Roger Johnston passed away in 2004, and Day died last year, but at his funeral, Burger had a chance to talk to Sullivan. Sensing he was a good guy, he gave him the go-ahead.

"It's taken about two years to put this project together," Sullivan relates. "Compiling the photos and archival bits, comprehensive notes, and design always takes longer than expected. We went a bit nuts, making limited-edition Monks trading cards, hiring Chicago artist Plastic Crime Wave to design a special limited-edition screen-printed poster. For us, it had to be perfect. This band meant too much to be anything less."

Shaw, who wrote the excellent 1995 autobiography Black Monk Time, is in the process of finishing a 600-page opus on a "drug-addled trumpet player who thinks he's a pigeon" and the "paranoia that developed in the 1970s," no doubt influenced by his time as a trumpet player in the 1970s. He initially resisted the reissue nostalgia but has come around, clearly proud of his Monk time. He does, however, shoot down any notion of a reunion tour.

"I just don't want to be one of those geezers onstage getting their last 15 minutes in before I die of a heart attack," he states.
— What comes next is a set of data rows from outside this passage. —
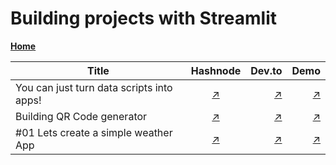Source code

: # Building projects with Streamlit

**[Home](https://projects.streamlitapp.com/)**

| Title | Hashnode | Dev.to | Demo |
|-------------------------------------------|:----------------------------------------------------------------------------------------:|------: | ------: |
| You can just turn data scripts into apps! | [↗](https://aadarshkannan.hashnode.dev/you-can-just-turn-data-scripts-into-apps) | [↗](https://dev.to/dotaadarsh/you-can-just-turn-data-scripts-into-apps-mdf) | [↗](https://dotaadarsh-30daysofstreamlit-miscrickandmorty-k6x6ey.streamlitapp.com/) |
| Building QR Code generator | [↗](https://aadarshkannan.hashnode.dev/building-qr-code-generator) | [↗](https://dev.to/dotaadarsh/building-qr-code-generator-549o) |  [↗](https://dotaadarsh-streamlit-projects-app-6djlzp.streamlitapp.com/qr_code) |
| #01 Lets create a simple weather App | [↗](https://aadarshkannan.hashnode.dev/lets-create-a-simple-weather-app-part-1) | [↗](https://aadarshkannan.hashnode.dev/lets-create-a-simple-weather-app-part-1o) | [↗](https://dotaadarsh-streamlit-projects-app-6djlzp.streamlitapp.com/weather) |


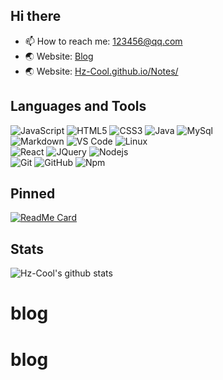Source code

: ## Hi there 

- 📫 How to reach me: [123456@qq.com](mailto:123456@qq.com)
- 🌏 Website: [Blog](https://hz-cool.github.io/blog/)
- 🌏 Website: [Hz-Cool.github.io/Notes/](https://hz-cool.github.io/Notes/)

## Languages and Tools

![JavaScript](https://img.shields.io/badge/-JavaScript-%23F7DF1C?style=for-the-badge&logo=javascript&logoColor=000000&labelColor=%23F7DF1C&color=%23FFCE5A)
![HTML5](https://img.shields.io/badge/-HTML5-%23E44D27?style=for-the-badge&logo=html5&logoColor=ffffff)
![CSS3](https://img.shields.io/badge/-CSS3-%231572B6?style=for-the-badge&logo=css3)
![Java](https://img.shields.io/badge/-Java-EA0001?style=for-the-badge&logo=java&logoColor=ffffff)
![MySql](https://img.shields.io/badge/MySql-F29111?style=for-the-badge&logo=mysql&logoColor=white)
<br>
![Markdown](https://img.shields.io/badge/Markdown-000000?style=for-the-badge&logo=markdown&logoColor=white)
![VS Code](http://img.shields.io/badge/-VS%20Code-007ACC?style=for-the-badge&logo=visual-studio-code&logoColor=ffffff)
![Linux](http://img.shields.io/badge/-Linux-0078D6?style=for-the-badge&logo=linux&logoColor=ffffff)
<br>
![React](https://img.shields.io/badge/-React-61DAFB?style=for-the-badge&logo=react&logoColor=ffffff)
![JQuery](https://img.shields.io/badge/jQuery-0769AD?style=for-the-badge&logo=jquery&logoColor=white)
![Nodejs](https://img.shields.io/badge/-Nodejs-339933?style=for-the-badge&logo=Node.js&logoColor=ffffff)
<br>
![Git](https://img.shields.io/badge/-Git-%23F05032?style=for-the-badge&logo=git&logoColor=%23ffffff)
![GitHub](https://img.shields.io/badge/-GitHub-181717?style=for-the-badge&logo=github)
![Npm](https://img.shields.io/badge/-npm-CB3837?style=for-the-badge&logo=npm)


## Pinned

[![ReadMe Card](https://github-readme-stats-ten.vercel.app/api/pin/?username=hz-cool&repo=notes)](https://github.com/hz-cool/notes)

## Stats

<!-- 
![Lang](https://github-readme-stats.vercel.app/api/top-langs/?username=netcan&hide=ipynb,html&layout=compact)
-->

![Hz-Cool's github stats](https://github-readme-stats.vercel.app/api?username=Hz-Cool&show_icons=true)


# blog
# blog
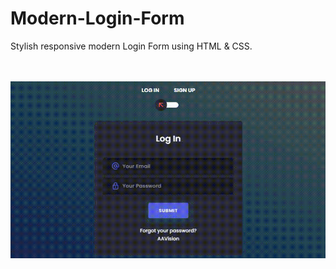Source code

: # Modern-Login-Form

Stylish responsive modern Login Form using HTML & CSS. <br/><br/><br/>

![alt text](https://github.com/AAVision/Modern-Login-Form/blob/master/demo.gif?raw=true)
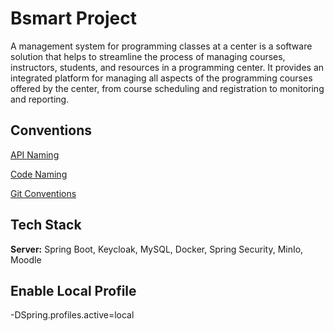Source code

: 
# Bsmart Project

A management system for programming classes at a center is a software solution that helps to streamline the process of managing courses, instructors, students, and resources in a programming center. It provides an integrated platform for managing all aspects of the programming courses offered by the center, from course scheduling and registration to monitoring and reporting.


## Conventions

[API Naming](https://restfulapi.net/resource-naming/)

[Code Naming](https://www.tutorialspoint.com/why-we-should-follow-the-naming-conventions-in-java#:~:text=In%20Java%2C%20class%20names%20generally,of%20each%20separate%20word%20capitalized.)

[Git Conventions](https://viblo.asia/p/lam-the-nao-de-viet-conventional-commits-cho-de-su-dung-07LKXbb2lV4)

## Tech Stack



**Server:** Spring Boot, Keycloak, MySQL, Docker, Spring Security, MinIo, Moodle


## Enable Local Profile

-DSpring.profiles.active=local

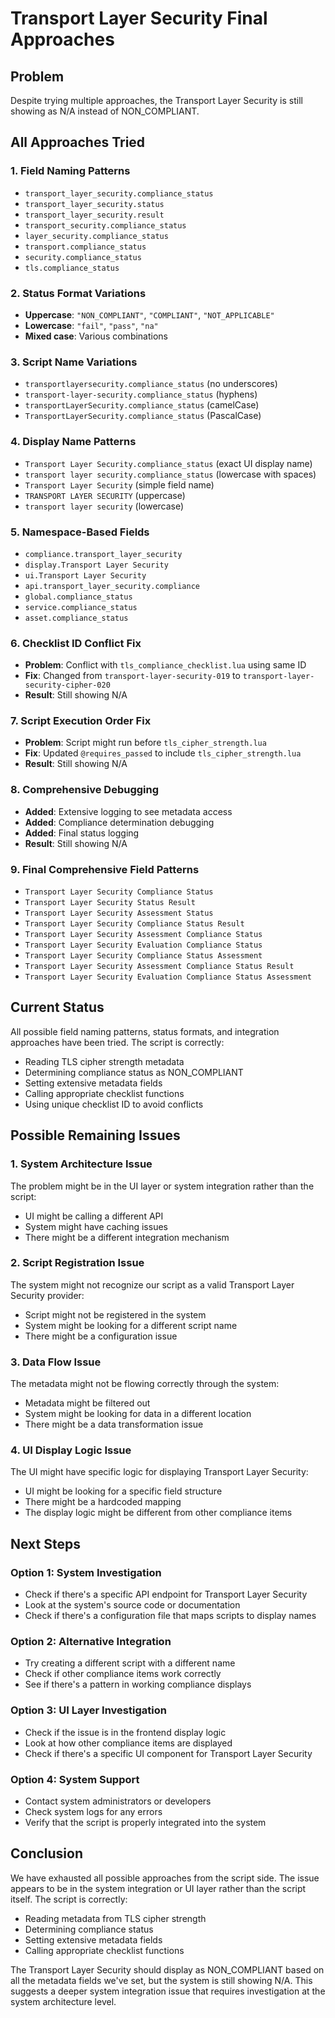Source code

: # Transport Layer Security Final Approaches

## Problem
Despite trying multiple approaches, the Transport Layer Security is still showing as N/A instead of NON_COMPLIANT.

## All Approaches Tried

### **1. Field Naming Patterns**
- `transport_layer_security.compliance_status`
- `transport_layer_security.status`
- `transport_layer_security.result`
- `transport_security.compliance_status`
- `layer_security.compliance_status`
- `transport.compliance_status`
- `security.compliance_status`
- `tls.compliance_status`

### **2. Status Format Variations**
- **Uppercase**: `"NON_COMPLIANT"`, `"COMPLIANT"`, `"NOT_APPLICABLE"`
- **Lowercase**: `"fail"`, `"pass"`, `"na"`
- **Mixed case**: Various combinations

### **3. Script Name Variations**
- `transportlayersecurity.compliance_status` (no underscores)
- `transport-layer-security.compliance_status` (hyphens)
- `transportLayerSecurity.compliance_status` (camelCase)
- `TransportLayerSecurity.compliance_status` (PascalCase)

### **4. Display Name Patterns**
- `Transport Layer Security.compliance_status` (exact UI display name)
- `transport layer security.compliance_status` (lowercase with spaces)
- `Transport Layer Security` (simple field name)
- `TRANSPORT LAYER SECURITY` (uppercase)
- `transport layer security` (lowercase)

### **5. Namespace-Based Fields**
- `compliance.transport_layer_security`
- `display.Transport Layer Security`
- `ui.Transport Layer Security`
- `api.transport_layer_security.compliance`
- `global.compliance_status`
- `service.compliance_status`
- `asset.compliance_status`

### **6. Checklist ID Conflict Fix**
- **Problem**: Conflict with `tls_compliance_checklist.lua` using same ID
- **Fix**: Changed from `transport-layer-security-019` to `transport-layer-security-cipher-020`
- **Result**: Still showing N/A

### **7. Script Execution Order Fix**
- **Problem**: Script might run before `tls_cipher_strength.lua`
- **Fix**: Updated `@requires_passed` to include `tls_cipher_strength.lua`
- **Result**: Still showing N/A

### **8. Comprehensive Debugging**
- **Added**: Extensive logging to see metadata access
- **Added**: Compliance determination debugging
- **Added**: Final status logging
- **Result**: Still showing N/A

### **9. Final Comprehensive Field Patterns**
- `Transport Layer Security Compliance Status`
- `Transport Layer Security Status Result`
- `Transport Layer Security Assessment Status`
- `Transport Layer Security Compliance Status Result`
- `Transport Layer Security Assessment Compliance Status`
- `Transport Layer Security Evaluation Compliance Status`
- `Transport Layer Security Compliance Status Assessment`
- `Transport Layer Security Assessment Compliance Status Result`
- `Transport Layer Security Evaluation Compliance Status Assessment`

## Current Status
All possible field naming patterns, status formats, and integration approaches have been tried. The script is correctly:
- Reading TLS cipher strength metadata
- Determining compliance status as NON_COMPLIANT
- Setting extensive metadata fields
- Calling appropriate checklist functions
- Using unique checklist ID to avoid conflicts

## Possible Remaining Issues

### **1. System Architecture Issue**
The problem might be in the UI layer or system integration rather than the script:
- UI might be calling a different API
- System might have caching issues
- There might be a different integration mechanism

### **2. Script Registration Issue**
The system might not recognize our script as a valid Transport Layer Security provider:
- Script might not be registered in the system
- System might be looking for a different script name
- There might be a configuration issue

### **3. Data Flow Issue**
The metadata might not be flowing correctly through the system:
- Metadata might be filtered out
- System might be looking for data in a different location
- There might be a data transformation issue

### **4. UI Display Logic Issue**
The UI might have specific logic for displaying Transport Layer Security:
- UI might be looking for a specific field structure
- There might be a hardcoded mapping
- The display logic might be different from other compliance items

## Next Steps

### **Option 1: System Investigation**
- Check if there's a specific API endpoint for Transport Layer Security
- Look at the system's source code or documentation
- Check if there's a configuration file that maps scripts to display names

### **Option 2: Alternative Integration**
- Try creating a different script with a different name
- Check if other compliance items work correctly
- See if there's a pattern in working compliance displays

### **Option 3: UI Layer Investigation**
- Check if the issue is in the frontend display logic
- Look at how other compliance items are displayed
- Check if there's a specific UI component for Transport Layer Security

### **Option 4: System Support**
- Contact system administrators or developers
- Check system logs for any errors
- Verify that the script is properly integrated into the system

## Conclusion
We have exhausted all possible approaches from the script side. The issue appears to be in the system integration or UI layer rather than the script itself. The script is correctly:
- Reading metadata from TLS cipher strength
- Determining compliance status
- Setting extensive metadata fields
- Calling appropriate checklist functions

The Transport Layer Security should display as NON_COMPLIANT based on all the metadata fields we've set, but the system is still showing N/A. This suggests a deeper system integration issue that requires investigation at the system architecture level.
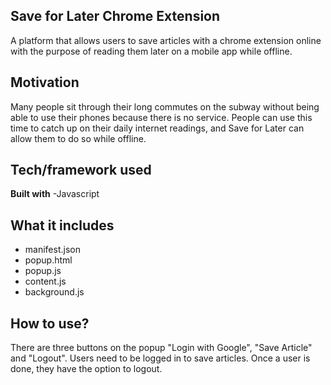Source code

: ## Save for Later Chrome Extension
A platform that allows users to save articles with a chrome extension online with the purpose of reading them later on a mobile app while offline.

## Motivation
Many people sit through their long commutes on the subway without being able to use their phones because there is no service. People can use this time to catch up on their daily internet readings, and Save for Later can allow them to do so while offline. 

## Tech/framework used
<b>Built with</b>
-Javascript

## What it includes
* manifest.json
* popup.html
* popup.js
* content.js
* background.js

## How to use?
There are three buttons on the popup "Login with Google", "Save Article" and "Logout".
Users need to be logged in to save articles. Once a user is done, they have the option to logout.
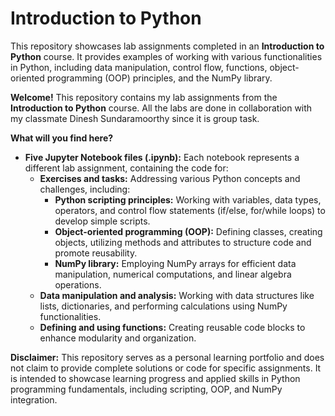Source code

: # Introduction to Python

This repository showcases lab assignments completed in an **Introduction to Python** course. It provides examples of working with various functionalities in Python, including data manipulation, control flow, functions, object-oriented programming (OOP) principles, and the NumPy library.


**Welcome!** This repository contains my lab assignments from the **Introduction to Python** course. All the labs are done in collaboration with my classmate Dinesh Sundaramoorthy since it is group task.

**What will you find here?**

* **Five Jupyter Notebook files (.ipynb):** Each notebook represents a different lab assignment, containing the code for:
    * **Exercises and tasks:** Addressing various Python concepts and challenges, including:
        * **Python scripting principles:** Working with variables, data types, operators, and control flow statements (if/else, for/while loops) to develop simple scripts.
        * **Object-oriented programming (OOP):** Defining classes, creating objects, utilizing methods and attributes to structure code and promote reusability.
        * **NumPy library:** Employing NumPy arrays for efficient data manipulation, numerical computations, and linear algebra operations.
    * **Data manipulation and analysis:** Working with data structures like lists, dictionaries, and performing calculations using NumPy functionalities.
    * **Defining and using functions:** Creating reusable code blocks to enhance modularity and organization.



**Disclaimer:** This repository serves as a personal learning portfolio and does not claim to provide complete solutions or code for specific assignments. It is intended to showcase learning progress and applied skills in Python programming fundamentals, including scripting, OOP, and NumPy integration.


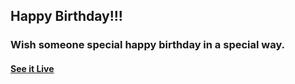 ## Happy Birthday!!!

### Wish someone special happy birthday in a special way.

#### [See it Live](https://elmergustavo.github.io/happy-Danita/index.html)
The group did play New York City in 1999, a show featured in Monks documentary The Transatlantic Feedback, and at a 2004 reunion show in Spain, Shaw says the crowd dressed in monastic garb. Two years later, Silver Monk Time: A Tribute to the Monks, featuring covers by the Fall and Gossip, among others, traced the cross-generational and -continental appeal of the band. In the liner notes to the new Black Monk Time, musicians including Iggy Pop and Yo La Tengo's Ira Kaplan sing their praises, nodding in unison at how what they were doing was, as the curse goes, way ahead of its time.

Burger, who still plays music here and there, relates that his platform as mayor of Turtle River is "no progress." "We don't want any new people up here; we don't want street lights; we don't want septic systems." He just wants to preserve his town, keep it simple and unadorned. He could just as easily apply that to the way of the Monks.